San Francisco-based tech giant Salesforce.com Inc. is establishing its regional headquarters in the building formerly known as Chase Tower. In May, it attached its logo to the exterior and began occupying 11 floors in the 48-story building.
The move follows the company’s announcement in spring 2016 that it would add 800 workers by 2021, boosting its downtown employment to 2,200. Just a few months later, Santa Monica, California-based Hertz Investment Group, which already owns downtown’s Capital Center North and South, bought the tower and accompanying Circle Building, which collectively contain 1.2 million square feet. About 905,000 square feet of that is in the tower.
A securities filing from lender JP Morgan Chase Commercial Mortgage Securities Corp. revealed that Hertz paid $162 million for the marquee property, including $33.6 million reserved for “tenant inducements, prepaid rent and taxes.”
Now, Hertz is embarking on a buildout of the roughly 13,000 square feet on the second floor left vacant by the departure of Urban Market Indianapolis—a cafeteria-like spot with several types of food stations. The space, at the southwest corner of Pennsylvania and Ohio streets, will be taken by the lounge and Downtown Indy, a not-for-profit group that markets the downtown area.
“[The lounge] will be along the lines of what we’re starting to see in all the buildings,” said Rick Trimpe, Hertz’s vice president of leasing for the firm's Midwest region. “It will meld really well with the Downtown Indy space.”
Owners of downtown’s towers increasingly are adding more amenities, such as tenant lounges, to attract younger companies that typically gravitate toward older buildings with more character.
In addition to the bar and putting green, the 8,000-square-foot lounge space in Salesforce Tower will feature Wi-Fi, open seating and collaborative work areas with three “huddle rooms,” Trimpe said.
Downtown Indy, meanwhile, will take 5,200 square feet on the second floor, fronting Pennsylvania and Ohio, with the lounge situated behind it. The aim is for the not-for-profit is to become more visible to passersby on the street.
“I think as a downtown association, we should be in space closer in proximity to our stakeholders,” said Sherry Seiwert, Downtown Indy’s executive director. “It’s easier accessibility and more visible.”
The group hopes to relocate by Nov. 1, or about the same time the lounge will be finished, Trimpe said.

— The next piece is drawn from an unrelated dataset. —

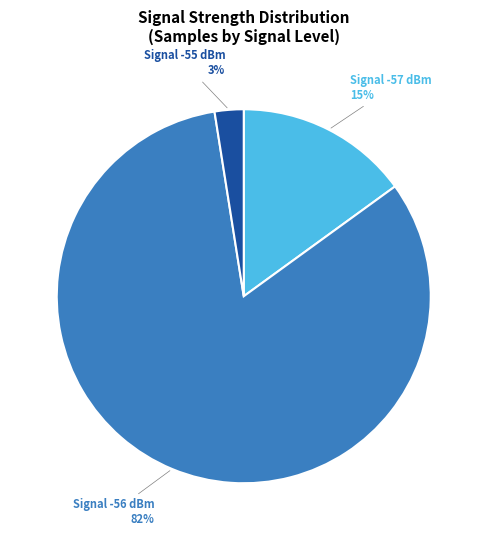

Count the number of slices in the pie.

3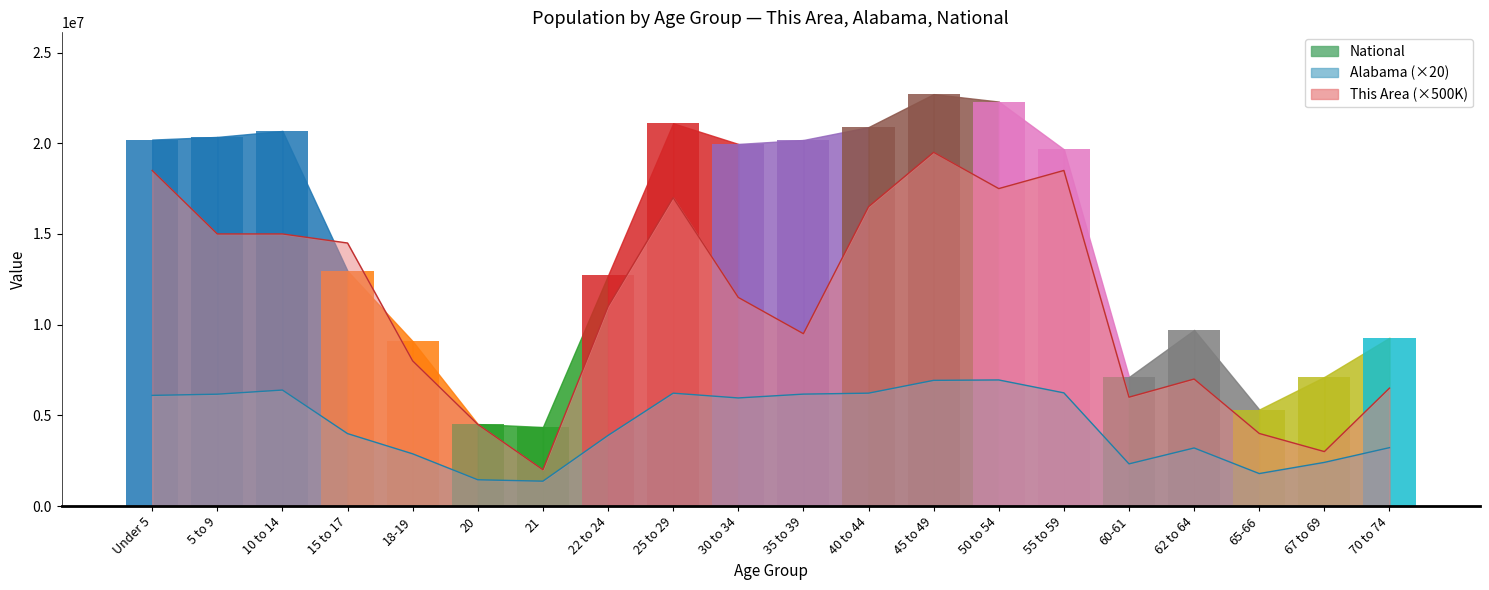

What is the difference between the maximum and minimum values in the This Area series?

17500000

With the move, Downtown Indy will increase its space by about 600 feet. It currently shares space on the 19th floor with the Indy Chamber. The second-floor office will be more open to encourage collaboration among its 15 employees, many of whom now work in traditional cubicles now.
The second-floor space also will be more convenient for visitors to Downtown Indy and board members who now must pass through a security system before reaching the elevators. Hertz installed the system as part of building upgrades related to the arrival of Salesforce.
Also on the second floor, Hertz is renovating the corridor that connects Circle Tower to Salesforce Tower, and will install new carpeting and lighting, in addition to painting the walls.
Downtown Indy had about two years remaining on its 19th floor lease but needed to nail down new space sooner rather than later, Seiwert said. It was an undertaking that took her to most of downtown’s office buildings.
“I should be able to speak intelligently about every inch of available space in the downtown market,” she said, “because I believe I’ve toured it all.”
Indy Chamber, which shared the 19th floor space with Downtown Indy, has signed a new lease to take the entire floor.
That extension, along with the Downtown Indy deal and a few others, has helped to boost occupancy in the tower to nearly 90 percent, Trimpe said.
Seiwert is unsure how long Downtown Indy has been on the 19th floor, but it was there when she arrived in 2012 to become executive director of what was then called Indianapolis Downtown Inc. The organization, which took its current name in 2014, will be 25 years old in 2018.